Cake 9: Baked Chiffon Cheesecake

The easy part of class this weekend was making the graham cracker crust, a standard base for cheesecakes. To help tie the flavours together, we added some ground almonds into the mix as well. I brought a flat-bottomed ramekin to class which was a useful tool for pressing the crumbs into the pan. Since I forgot my springform bottom, I used a parchment-lined 6-inch cake pan from the school.

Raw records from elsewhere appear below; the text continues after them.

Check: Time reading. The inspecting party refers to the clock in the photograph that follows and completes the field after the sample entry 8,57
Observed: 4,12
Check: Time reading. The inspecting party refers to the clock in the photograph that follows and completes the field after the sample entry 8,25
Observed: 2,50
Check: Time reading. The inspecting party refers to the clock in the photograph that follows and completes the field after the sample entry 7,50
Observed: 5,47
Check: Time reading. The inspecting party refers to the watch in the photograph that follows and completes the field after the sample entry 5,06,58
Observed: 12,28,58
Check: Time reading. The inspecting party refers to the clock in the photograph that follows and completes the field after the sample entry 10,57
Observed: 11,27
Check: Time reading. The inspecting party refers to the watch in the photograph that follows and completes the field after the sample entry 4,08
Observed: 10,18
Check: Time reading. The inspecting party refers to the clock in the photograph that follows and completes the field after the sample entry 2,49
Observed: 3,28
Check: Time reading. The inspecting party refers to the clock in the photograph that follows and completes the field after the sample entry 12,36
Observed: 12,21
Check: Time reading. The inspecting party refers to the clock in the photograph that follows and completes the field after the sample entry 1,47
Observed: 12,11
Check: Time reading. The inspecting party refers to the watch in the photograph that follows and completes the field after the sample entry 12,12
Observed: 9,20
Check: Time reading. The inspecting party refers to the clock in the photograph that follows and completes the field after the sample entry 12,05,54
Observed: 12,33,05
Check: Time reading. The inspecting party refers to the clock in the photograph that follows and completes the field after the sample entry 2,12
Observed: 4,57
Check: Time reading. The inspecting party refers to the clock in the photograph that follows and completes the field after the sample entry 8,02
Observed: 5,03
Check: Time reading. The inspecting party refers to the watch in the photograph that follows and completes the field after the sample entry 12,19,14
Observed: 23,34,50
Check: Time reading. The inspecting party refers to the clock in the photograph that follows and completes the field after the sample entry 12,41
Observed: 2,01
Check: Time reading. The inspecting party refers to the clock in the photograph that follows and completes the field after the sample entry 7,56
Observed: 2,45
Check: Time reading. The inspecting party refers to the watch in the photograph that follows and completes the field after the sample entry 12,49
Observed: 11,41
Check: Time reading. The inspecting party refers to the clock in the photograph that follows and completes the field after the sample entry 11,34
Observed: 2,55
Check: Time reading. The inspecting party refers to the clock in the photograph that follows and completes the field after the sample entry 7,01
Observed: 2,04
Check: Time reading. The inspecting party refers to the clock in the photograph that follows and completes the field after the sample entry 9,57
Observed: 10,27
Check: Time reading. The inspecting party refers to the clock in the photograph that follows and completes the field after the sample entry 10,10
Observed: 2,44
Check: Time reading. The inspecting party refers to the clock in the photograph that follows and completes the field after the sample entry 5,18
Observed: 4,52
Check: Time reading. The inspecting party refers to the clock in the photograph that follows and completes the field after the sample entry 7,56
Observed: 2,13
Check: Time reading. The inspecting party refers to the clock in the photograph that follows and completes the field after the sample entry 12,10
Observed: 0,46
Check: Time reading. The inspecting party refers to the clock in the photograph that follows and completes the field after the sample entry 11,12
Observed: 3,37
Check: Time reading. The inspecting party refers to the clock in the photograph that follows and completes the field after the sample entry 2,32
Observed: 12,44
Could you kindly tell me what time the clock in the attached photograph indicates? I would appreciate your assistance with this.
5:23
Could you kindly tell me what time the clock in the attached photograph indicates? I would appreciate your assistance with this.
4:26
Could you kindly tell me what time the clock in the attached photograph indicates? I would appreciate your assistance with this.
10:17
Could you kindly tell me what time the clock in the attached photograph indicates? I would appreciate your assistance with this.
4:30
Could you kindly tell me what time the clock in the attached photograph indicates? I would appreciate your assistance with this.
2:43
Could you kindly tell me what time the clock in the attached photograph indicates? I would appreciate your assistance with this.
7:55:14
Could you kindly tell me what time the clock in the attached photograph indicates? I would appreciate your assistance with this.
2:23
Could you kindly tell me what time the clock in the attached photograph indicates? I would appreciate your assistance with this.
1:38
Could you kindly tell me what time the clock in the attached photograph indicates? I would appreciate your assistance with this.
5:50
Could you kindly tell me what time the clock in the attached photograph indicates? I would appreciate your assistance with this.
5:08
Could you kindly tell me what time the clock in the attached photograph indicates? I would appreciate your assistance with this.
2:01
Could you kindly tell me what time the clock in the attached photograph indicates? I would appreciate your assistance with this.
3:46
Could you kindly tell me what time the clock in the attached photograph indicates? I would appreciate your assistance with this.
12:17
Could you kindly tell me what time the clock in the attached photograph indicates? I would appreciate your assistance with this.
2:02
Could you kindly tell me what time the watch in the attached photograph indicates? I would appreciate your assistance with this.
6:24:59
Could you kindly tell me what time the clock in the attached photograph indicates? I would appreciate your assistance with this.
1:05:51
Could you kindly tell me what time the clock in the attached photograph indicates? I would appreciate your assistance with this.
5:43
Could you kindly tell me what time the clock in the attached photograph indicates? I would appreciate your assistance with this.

Baked Chiffon CheesecakeFor the filling, Chef deviated from the printed recipe, leaving us all scrambling to take notes. The notes said to use baker's cheese or quark, but we used regular cream cheese instead. Our instructor raved about the Lactantia brand, which she favoured for its creamy consistency, unlike the slightly rubbery texture of Philadelphia. We creamed the cheese together with the dry ingredients, which included milk powder and thickeners in the form of flour and cornstarch. Once these were combined, we added almond and vanilla extracts, oil, hot water, buttermilk and egg yolks, scraping the bowl constantly. The idea was to start with the thickest, densest ingredients and gradually work in the more liquid ones. Scraping helped minimize the chance that lumps might remain in the mixture. Finally, we whipped egg whites with sugar and folded them in.

After pouring the filling into the prepared pans, we baked them in a shallow water bath. A brief spell in the freezer wasn't enough to cool them to room temperature so we had to finish decorating them at home. While they were cooling though, we made the raspberry topping, a very simple mix of frozen berries, water, sugar and cornstarch that we boiled until it thickened. I learned a new property of some modified starches: freeze-thaw stable. Regular cornstarch (which we used) won't hold up when it's frozen and then thawed, so Chef didn't recommend freezing our cheesecakes if we topped them.

This cake was unlike any other cheesecake I've had. It doesn't resemble a dense, New York style dessert, nor a grainy ricotta-based one, nor a dry crumbly one I've had from a Polish bakery. The texture is like an egg custard or a stiff mousse when you first put it in your mouth, but the richness quickly reminds you it's made out of cream cheese. It doesn't have much tanginess to it, which I like, but it's a cake I'd make again.